We’re sorry to only get to your question now, although you submitted it closer to  October 2019, when Washington National player, Daniel Hudson, took paternity leave at the time of the National League Championship Series. However, the issue has cropped up before and since. This is not surprising when you consider that baseball teams are made up of men, many of an age when they are establishing families. In fact, baseball adopted an official paternity leave policy in 2011. Many players and officials made comments expressing the sentiment that baseball is important but family is more important.
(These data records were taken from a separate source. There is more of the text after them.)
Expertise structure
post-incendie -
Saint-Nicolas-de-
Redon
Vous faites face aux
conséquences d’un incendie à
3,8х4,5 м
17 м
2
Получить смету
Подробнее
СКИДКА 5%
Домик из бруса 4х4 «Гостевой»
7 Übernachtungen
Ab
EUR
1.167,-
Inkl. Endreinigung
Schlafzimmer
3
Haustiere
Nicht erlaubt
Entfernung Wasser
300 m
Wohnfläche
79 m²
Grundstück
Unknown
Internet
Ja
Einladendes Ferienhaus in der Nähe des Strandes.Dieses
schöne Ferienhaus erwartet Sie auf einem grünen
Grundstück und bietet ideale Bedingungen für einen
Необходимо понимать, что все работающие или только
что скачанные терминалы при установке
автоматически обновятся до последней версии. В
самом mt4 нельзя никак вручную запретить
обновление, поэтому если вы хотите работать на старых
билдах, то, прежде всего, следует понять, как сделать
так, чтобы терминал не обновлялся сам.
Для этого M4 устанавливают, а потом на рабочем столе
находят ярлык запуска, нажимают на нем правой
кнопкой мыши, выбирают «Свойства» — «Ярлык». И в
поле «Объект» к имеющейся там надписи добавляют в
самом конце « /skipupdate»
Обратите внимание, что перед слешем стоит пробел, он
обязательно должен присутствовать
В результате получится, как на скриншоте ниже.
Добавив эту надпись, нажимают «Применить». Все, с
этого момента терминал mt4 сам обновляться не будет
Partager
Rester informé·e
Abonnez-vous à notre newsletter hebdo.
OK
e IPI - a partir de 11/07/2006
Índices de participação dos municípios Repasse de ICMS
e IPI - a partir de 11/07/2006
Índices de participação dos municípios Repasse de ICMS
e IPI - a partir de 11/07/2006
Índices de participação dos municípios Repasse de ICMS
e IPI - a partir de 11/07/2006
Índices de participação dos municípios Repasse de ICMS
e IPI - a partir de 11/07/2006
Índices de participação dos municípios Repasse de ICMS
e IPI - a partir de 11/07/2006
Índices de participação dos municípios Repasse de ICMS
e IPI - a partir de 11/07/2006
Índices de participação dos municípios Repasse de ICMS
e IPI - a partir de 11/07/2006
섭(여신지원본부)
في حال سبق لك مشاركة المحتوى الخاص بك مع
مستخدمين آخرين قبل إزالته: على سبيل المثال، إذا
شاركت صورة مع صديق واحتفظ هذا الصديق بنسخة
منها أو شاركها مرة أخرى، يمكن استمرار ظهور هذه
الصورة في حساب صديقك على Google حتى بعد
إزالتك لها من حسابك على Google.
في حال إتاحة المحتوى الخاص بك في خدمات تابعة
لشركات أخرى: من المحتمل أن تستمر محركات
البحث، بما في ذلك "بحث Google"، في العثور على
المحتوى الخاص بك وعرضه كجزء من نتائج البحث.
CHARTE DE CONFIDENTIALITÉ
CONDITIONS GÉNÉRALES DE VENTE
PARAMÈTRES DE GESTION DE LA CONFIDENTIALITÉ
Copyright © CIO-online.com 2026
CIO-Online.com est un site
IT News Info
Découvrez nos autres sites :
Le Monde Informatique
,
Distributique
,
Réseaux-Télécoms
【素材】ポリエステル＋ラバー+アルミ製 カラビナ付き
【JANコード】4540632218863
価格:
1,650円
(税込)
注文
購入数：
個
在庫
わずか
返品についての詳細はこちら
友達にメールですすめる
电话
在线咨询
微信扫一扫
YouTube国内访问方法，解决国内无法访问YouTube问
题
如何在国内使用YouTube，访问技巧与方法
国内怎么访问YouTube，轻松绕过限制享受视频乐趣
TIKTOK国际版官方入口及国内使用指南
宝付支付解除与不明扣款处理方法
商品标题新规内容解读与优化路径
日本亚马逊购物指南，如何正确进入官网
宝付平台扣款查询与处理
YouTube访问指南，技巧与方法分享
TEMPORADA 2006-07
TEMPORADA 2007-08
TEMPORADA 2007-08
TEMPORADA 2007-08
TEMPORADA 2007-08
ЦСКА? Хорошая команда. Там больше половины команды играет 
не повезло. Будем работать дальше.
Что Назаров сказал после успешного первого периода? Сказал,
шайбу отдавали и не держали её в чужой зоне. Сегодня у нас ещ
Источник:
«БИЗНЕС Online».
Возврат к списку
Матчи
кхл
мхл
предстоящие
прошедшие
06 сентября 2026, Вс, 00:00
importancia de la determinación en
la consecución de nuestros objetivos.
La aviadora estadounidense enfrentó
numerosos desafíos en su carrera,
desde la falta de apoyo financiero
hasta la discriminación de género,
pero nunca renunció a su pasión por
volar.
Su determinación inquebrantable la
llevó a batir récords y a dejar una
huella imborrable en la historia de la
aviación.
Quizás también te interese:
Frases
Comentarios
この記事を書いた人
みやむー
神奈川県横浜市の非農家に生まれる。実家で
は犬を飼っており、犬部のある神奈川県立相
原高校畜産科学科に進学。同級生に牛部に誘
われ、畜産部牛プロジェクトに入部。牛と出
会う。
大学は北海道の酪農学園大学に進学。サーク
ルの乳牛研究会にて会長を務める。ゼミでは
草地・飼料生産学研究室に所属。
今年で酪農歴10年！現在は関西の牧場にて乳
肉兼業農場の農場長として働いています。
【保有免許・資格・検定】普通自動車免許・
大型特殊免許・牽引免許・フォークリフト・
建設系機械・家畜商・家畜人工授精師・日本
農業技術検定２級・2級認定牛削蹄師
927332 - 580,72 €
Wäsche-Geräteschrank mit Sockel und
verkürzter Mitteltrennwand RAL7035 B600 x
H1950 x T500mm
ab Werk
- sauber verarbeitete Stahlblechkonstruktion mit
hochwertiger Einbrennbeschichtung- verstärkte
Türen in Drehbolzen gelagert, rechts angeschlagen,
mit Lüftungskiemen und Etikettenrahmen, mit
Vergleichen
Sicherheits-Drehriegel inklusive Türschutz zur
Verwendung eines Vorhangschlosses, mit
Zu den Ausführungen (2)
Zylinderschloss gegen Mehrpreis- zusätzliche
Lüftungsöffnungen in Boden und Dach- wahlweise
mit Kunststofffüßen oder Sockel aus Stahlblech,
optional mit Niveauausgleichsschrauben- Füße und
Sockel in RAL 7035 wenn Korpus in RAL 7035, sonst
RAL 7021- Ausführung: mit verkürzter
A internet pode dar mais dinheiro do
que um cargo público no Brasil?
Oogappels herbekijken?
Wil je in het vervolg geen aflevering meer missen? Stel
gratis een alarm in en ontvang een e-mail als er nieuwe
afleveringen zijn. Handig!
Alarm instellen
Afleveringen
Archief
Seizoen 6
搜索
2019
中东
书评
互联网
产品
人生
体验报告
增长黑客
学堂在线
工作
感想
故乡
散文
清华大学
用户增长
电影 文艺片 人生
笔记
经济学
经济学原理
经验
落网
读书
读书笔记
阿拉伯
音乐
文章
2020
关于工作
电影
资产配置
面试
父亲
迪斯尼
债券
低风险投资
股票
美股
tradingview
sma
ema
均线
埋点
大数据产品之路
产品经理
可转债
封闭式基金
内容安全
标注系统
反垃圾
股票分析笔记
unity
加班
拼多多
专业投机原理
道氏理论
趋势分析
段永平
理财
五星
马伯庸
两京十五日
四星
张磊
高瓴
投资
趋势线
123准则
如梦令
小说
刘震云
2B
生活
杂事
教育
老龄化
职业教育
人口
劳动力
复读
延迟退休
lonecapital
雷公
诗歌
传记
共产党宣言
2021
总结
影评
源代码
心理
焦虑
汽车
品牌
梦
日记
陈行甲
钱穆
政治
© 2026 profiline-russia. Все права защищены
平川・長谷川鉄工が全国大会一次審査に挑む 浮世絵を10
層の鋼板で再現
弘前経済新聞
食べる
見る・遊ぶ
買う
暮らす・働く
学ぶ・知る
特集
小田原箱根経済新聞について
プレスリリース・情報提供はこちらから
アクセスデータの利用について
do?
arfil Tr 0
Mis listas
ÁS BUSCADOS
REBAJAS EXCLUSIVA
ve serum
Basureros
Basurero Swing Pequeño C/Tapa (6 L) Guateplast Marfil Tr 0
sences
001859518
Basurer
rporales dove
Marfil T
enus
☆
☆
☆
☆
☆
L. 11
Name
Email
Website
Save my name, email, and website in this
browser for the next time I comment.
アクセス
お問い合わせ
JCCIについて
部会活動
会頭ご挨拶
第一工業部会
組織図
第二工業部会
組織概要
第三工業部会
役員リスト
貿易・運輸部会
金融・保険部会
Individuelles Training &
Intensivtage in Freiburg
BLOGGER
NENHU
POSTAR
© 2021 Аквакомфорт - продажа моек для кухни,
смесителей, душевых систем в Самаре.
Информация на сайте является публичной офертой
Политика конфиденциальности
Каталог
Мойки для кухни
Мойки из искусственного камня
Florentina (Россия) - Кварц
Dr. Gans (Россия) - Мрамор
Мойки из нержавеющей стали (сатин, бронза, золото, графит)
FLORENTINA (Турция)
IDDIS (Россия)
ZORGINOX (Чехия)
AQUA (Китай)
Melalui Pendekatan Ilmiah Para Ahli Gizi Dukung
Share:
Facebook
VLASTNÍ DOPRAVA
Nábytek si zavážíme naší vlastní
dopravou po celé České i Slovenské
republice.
That sounds warm and cuddly but it camouflages reality. These men are able to play professional baseball, not because it is important but because enough people enjoy watching them do so and are willing to pay for that privilege. As you suggested, this is a job.  Your local dry cleaner might close for a few days when his wife gives birth but he wouldn’t say, “Dry cleaning is important but family is more important.” The main reason he goes off to work each day is to support his family. If he has concerns that his livelihood might be imperiled if his store closes, then he will not take paternity leave but will stay open. If it came down to being with his wife and new baby for a few days or being able to provide them with a roof over their head and food on the table, there isn’t really a choice as to where his obligation lies. If baseball fans stopped attending games because their team, let’s say, loses the World Series because the star pitcher is off on paternity leave, the players will find themselves out of very lucrative jobs. That calculation should be an internal and unforced decision for the individual store owner or a baseball League to make.